> What is expected
Write every record out again exactly, and keep images out of it.

::: Stored data

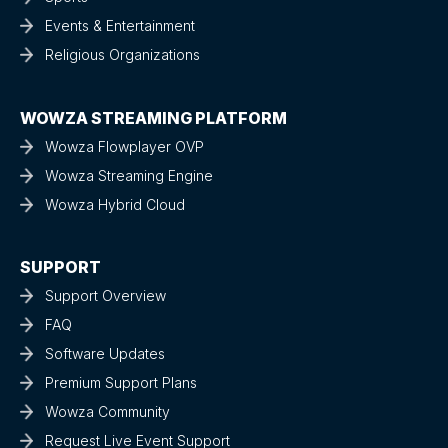
Events & Entertainment
Religious Organizations
WOWZA STREAMING PLATFORM
Wowza Flowplayer OVP
Wowza Streaming Engine
Wowza Hybrid Cloud
SUPPORT
Support Overview
FAQ
Software Updates
Premium Support Plans
Wowza Community
Request Live Event Support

::::::

> Solution
Events & Entertainment
Religious Organizations
WOWZA STREAMING PLATFORM
Wowza Flowplayer OVP
Wowza Streaming Engine
Wowza Hybrid Cloud
SUPPORT
Support Overview
FAQ
Software Updates
Premium Support Plans
Wowza Community
Request Live Event Support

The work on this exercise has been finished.